The entire purpose of the study, of course, is to demonstrate that replacing the electricity is inexpensive. When that was wrong, they quickly shifted their argument, even though it is the opposite of the original claim.
There are other problems as well.
According to the study, destroying the dams would increase CO2 emissions, even under the scenario that replaces them with wind and solar. The study notes that the Balanced Plus scenario would increase CO2 emissions by 326,928 metric tons (360,275 short tons) annually. This is the equivalent of adding 70,000 cars to the road. Note that this does not account for the increase in CO2 emissions from the loss of transportation on the Snake which would increase train and truck traffic.
Destroying the dams would actually take us backward on carbon emissions.

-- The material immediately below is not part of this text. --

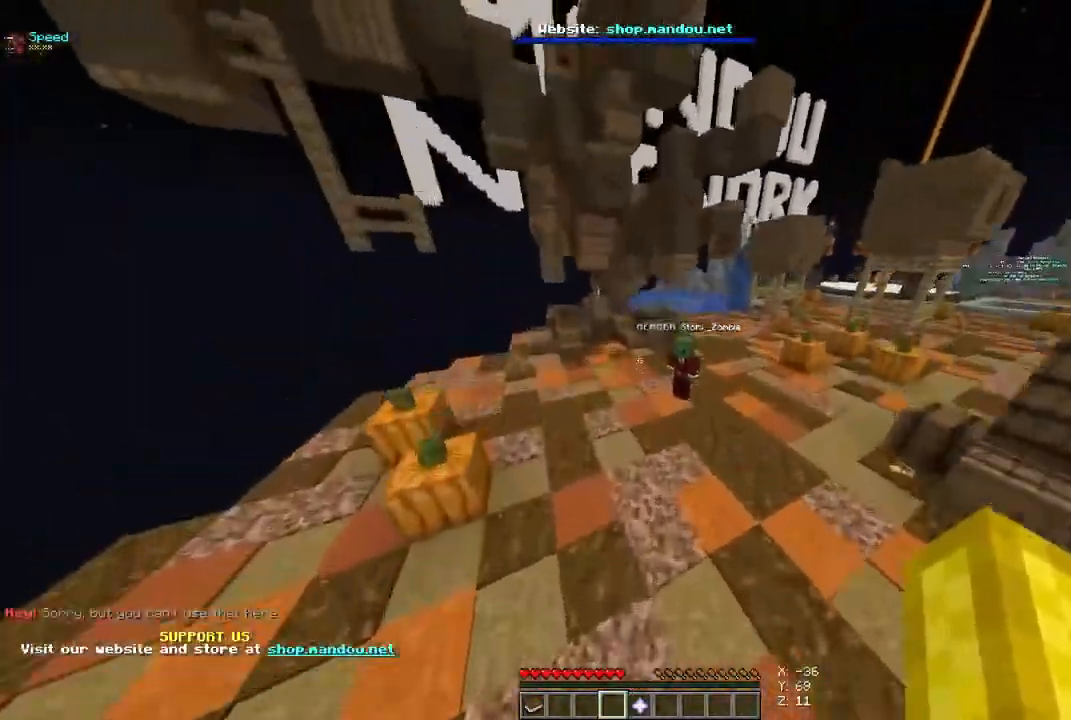
{"keys": ["d", "space", "w"], "mouse": [], "events": [[400, "d", "down"]]}
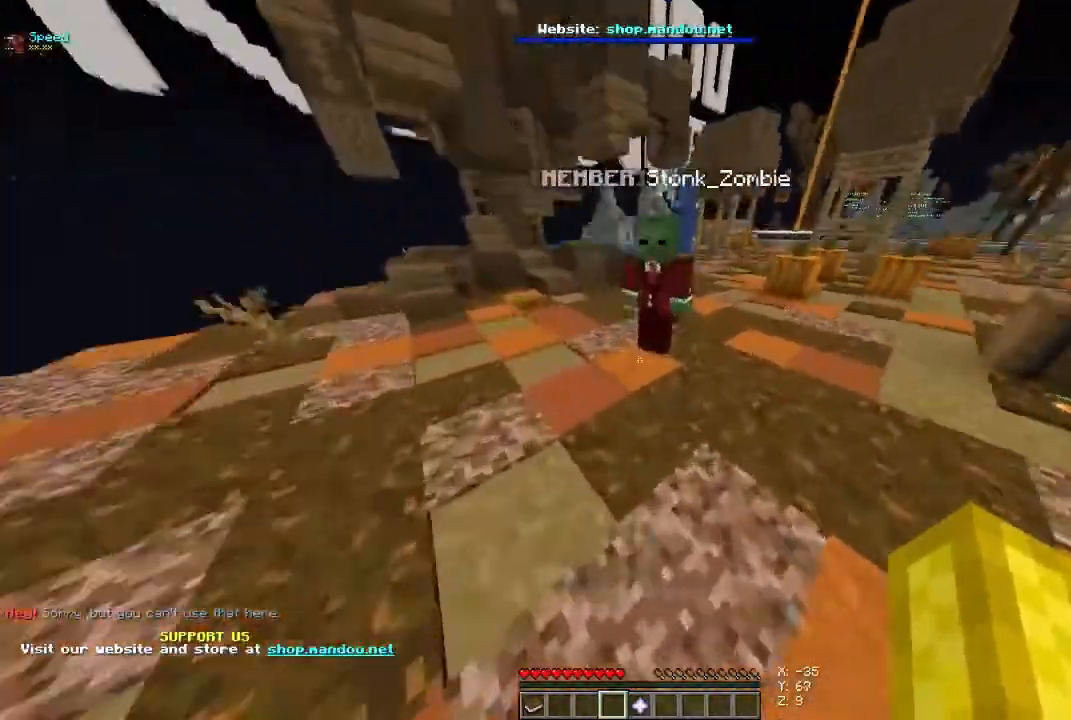
{"keys": ["space", "w"], "mouse": [], "events": [[467, "d", "up"]]}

The study also argues the additional cost of electricity would be low, adding only $1.28 per month, per household. There are a few problems with this claim.
First, the study spreads the total additional cost over the entire four-state region of Idaho, Montana, Oregon, and Washington. They assume people in Billings, Medford, and Bellingham would all be paying extra for energy they don’t use. That isn’t how it works in the real world. Regulated utilities cannot simply pass along costs to other utility districts or states. In reality, some customers will see costs go up by much more than is claimed in the study.
Second, their cost estimates are very low. They estimate that solar energy will be less expensive than natural gas when the dams are destroyed. They cite a study from Lazard to justify this claim. However, while the study by Energy Strategies assumes solar will be added in Idaho, the Lazard study assumes solar will be added “in a high insolation jurisdiction (e.g., Southwest U.S.).” This is a major flaw. According to the National Renewable Energy Laboratory, the highest level of solar potential in Idaho is equal to the worst solar potential in Arizona. This error skews the cost of solar energy in the study by about 30 percent.
Additionally, the Energy Information Administration disagrees with the Lazard estimates. According to the EIA, the average cost of natural gas electricity in 2022 will be $49/MWh. Photovoltaic solar, on the other hand, will cost $63.2/MWh, about 30 percent more than natural gas.
The NW Energy Coalition’s cost estimates are extremely low, even contradicting the studies they claim to cite.
The study, produced by Energy Strategies LLC for the NW Energy Coalition, fails in several areas to present an accurate estimate of costs to replace the electricity from the Snake River Dams.
It assumes Idaho can add as much solar as Texas and Utah combined. It fails to actually replace all the electricity from the dams. It admits carbon emissions will actually increase. It inaccurately represents the total cost of replacement by misquoting cost estimates and then unreasonably claims those costs will be shared by people who will never actually use the electricity.
Although the study isn’t a useful tool for public policy guidance, it illuminates the lengths some will go to in order to push an agenda even when the data are not on their side.